Emperyalizm, İslami direniş hareketleri kadar, İslam’a duygusal ilginin kitlesel tabanı olan Müslüman toplulukları da kendisine düşman olarak görmektedir. Bu şer çizgisi, modernist veya gelenekçi yaklaşımların önünü açarak Müslüman kitleleri Kur’ani kimlik netliğinden ve sahih bir bilinçlenme sürecinden uzaklaştırmaya çalışmaktadır. Emperyalizm, İslami kimlik berraklığı içinde olmamasına rağmen yeterince postmodern bir kimlik dejenerasyonunun içine sevk edemediği Müslüman toplulukları ise, kendisine ve kapitalist yaşam tarzına karşı potansiyel tehlike olarak algılamaktadır.
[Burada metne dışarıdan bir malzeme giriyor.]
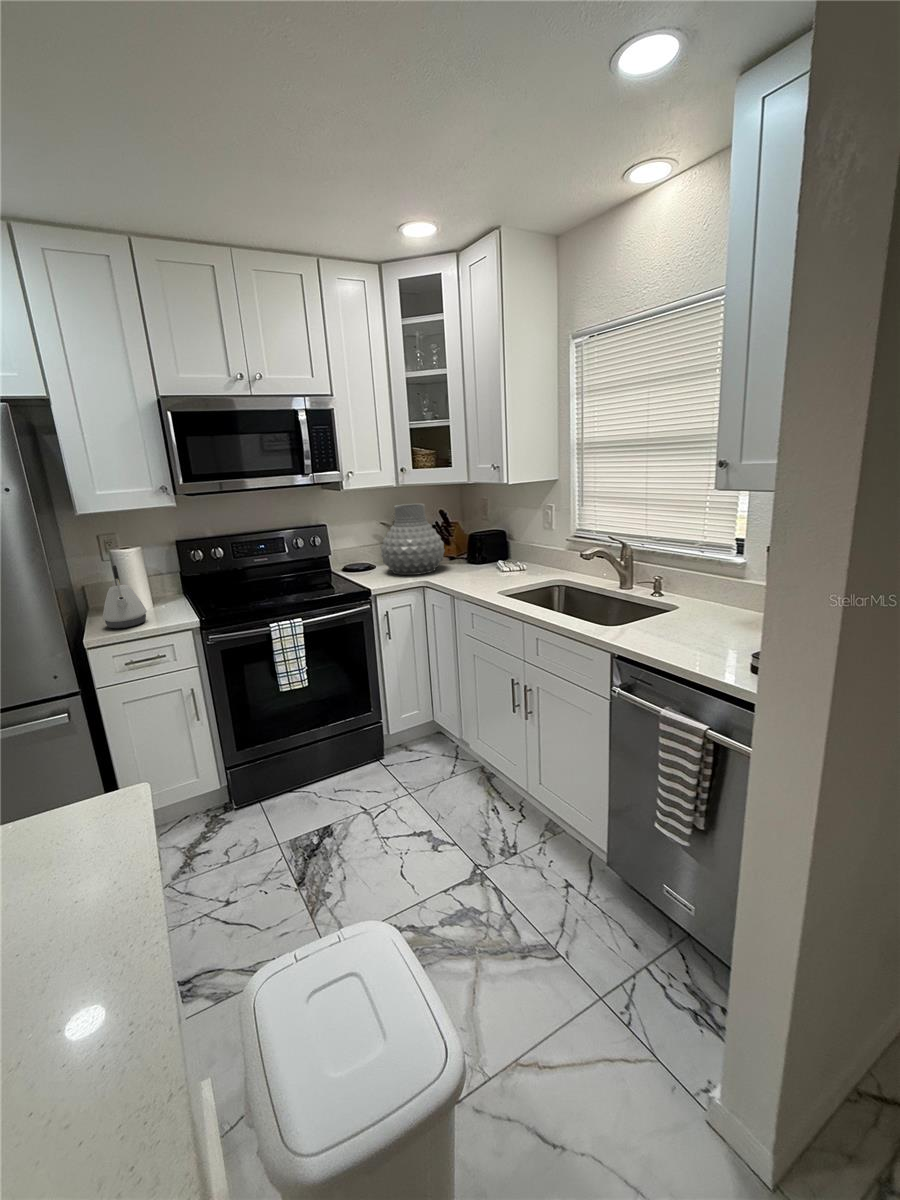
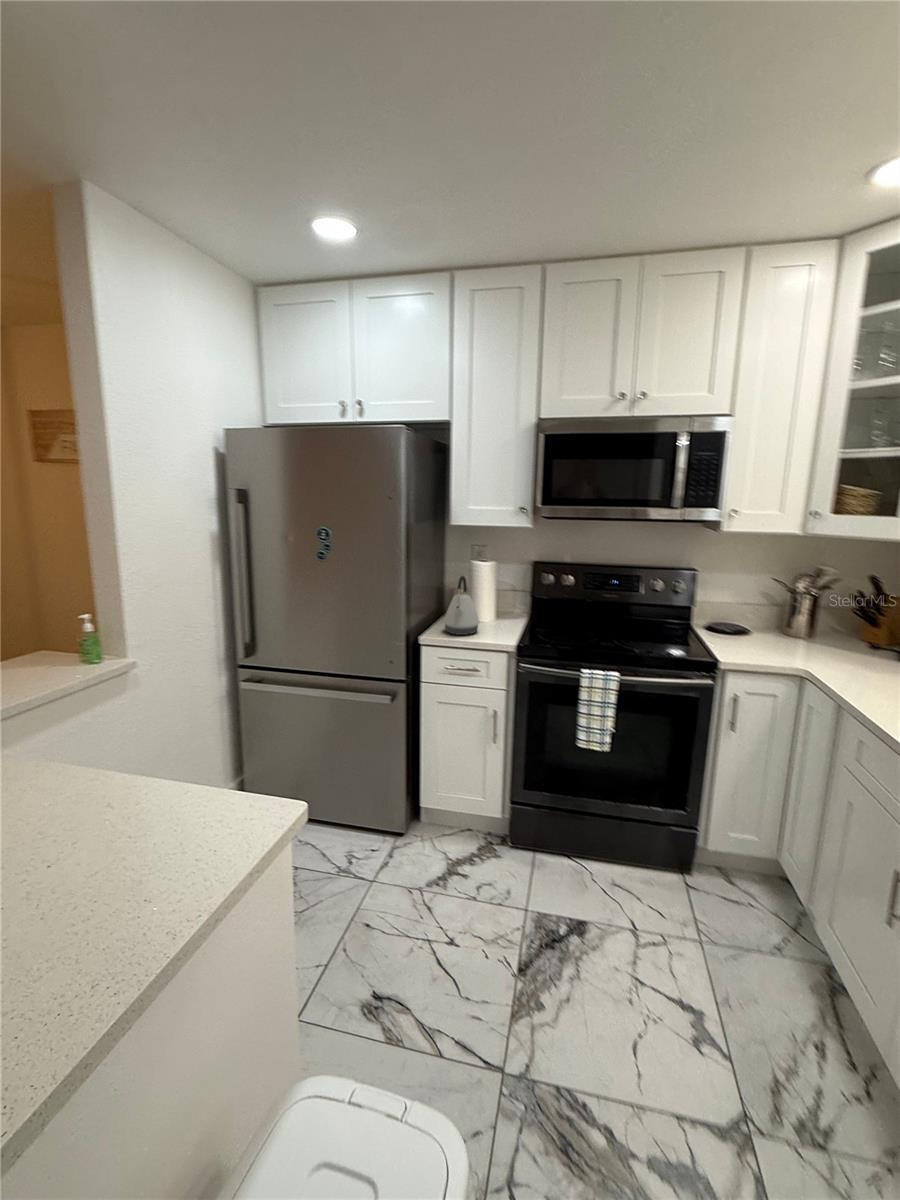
vase: present [381,504,445,575] -> none [755,560,861,660]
Emperyalizm, İslami kimliğini netleştirmesinden korktuğu, tabii kaynaklarını elinde tutmak istediği ve yeterince teslim alamadığı Müslümanları bazen askeri saldırılarla, sürekli olarak da ekonomik, kültürel, siyasi ve hukuki saldırılarla kuşatmaya çalışmaktadır. Emperyalizmin bu küresel kuşatması veya saldırıları karşısında kazanımlarımızı ve mevcudu korumak için yükseltilen mücadele, aynı zamanda Kur’ani bilinçlenme ve varoluş zemininin de savunulması anlamına gelmektedir. Bu savunma, yeri geldiğinde toplumsal muhalefeti etkin kılarak, yeri geldiğinde de silahla direnerek gerçekleşmektedir.
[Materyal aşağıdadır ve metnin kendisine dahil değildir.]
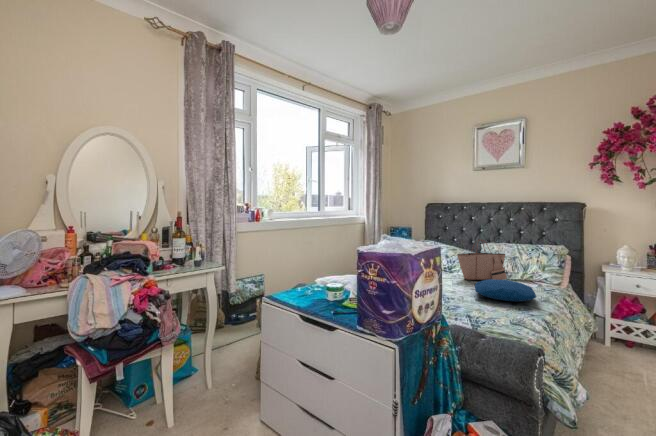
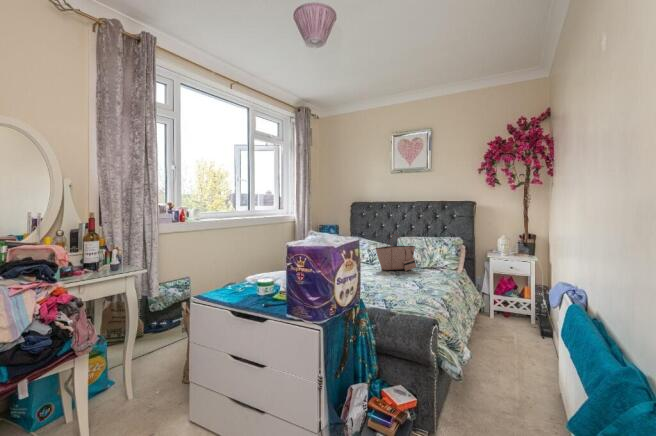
pillow: present [475,279,536,302] -> none [389,268,437,286]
Bu tarz, Senusi Ömer Muhtar hareketinden Aksa İntifadası’na uzanan bir intifada çizgisidir. Emperyalizmin küresel kuşatmasına karşı, bugün ifade etmek istediğimiz bu çizginin ifade kalıbı “Küresel İntifada”dır. “Küresel İntifada” şiarını, evrensel küfür güçlerinin, cahili tutum ve anlayışlarının kuşatması karşısında sürdürülen ıslah çabaları ve hareket süreçlerinin birbirlerine olan ihtiyaçlarını gözeterek kullanmaktayız. Ve küresel intifadayı, emperyalizmin yaşam biçimine, sosyal ve ekonomik yapısına, söz konusu olduğunda askeri saldırılarına karşı farklılık arz eden boyutlarıyla değerlendirmeliyiz. “Allah’ın insanların bir kısmını bir kısmı ile defetmesi olmasaydı, her halde içinde Allah’ın isminin çokça zikredildiği manastırlar, kiliseler, havralar, mescidler yıkılırdı..” (Hacc, 40) ayetinde kullanılan “de-fa-a” kökünden olan “defetme” ifadesi sadece cihadın sıcak çatışma/mukatele boyutunu ifade etmiyor. Aynı zamanda her türlü siyasi ve ideolojik baskıya karşı gösterilecek direnci de ifade ediyor.
|
Küresel intifada, hazarda ve seferde mücadelenin tek biçimine göre değil, farklı biçimlerine göre şekillenir. Bu açıdan Türkiye, Filistin, Irak veya İran’da küresel kapitalizme ve işbirlikçilerine karşı yürütülecek aynı zamanda birbirine katkı sağlayacak olan direniş biçimleri konumlarından ötürü tabii ki farklılık arz edecektir. Mücadelenin vahyi kimliğini, bölgesel konumunu, safhasını ve seyyaliyetini gözetmeyen tutumların, gösterilen tüm fedakarlıklara rağmen hayal kırıklığından ve sahih kazanımlara ket vurmaktan kurtulamayacağı unutulmamalıdır.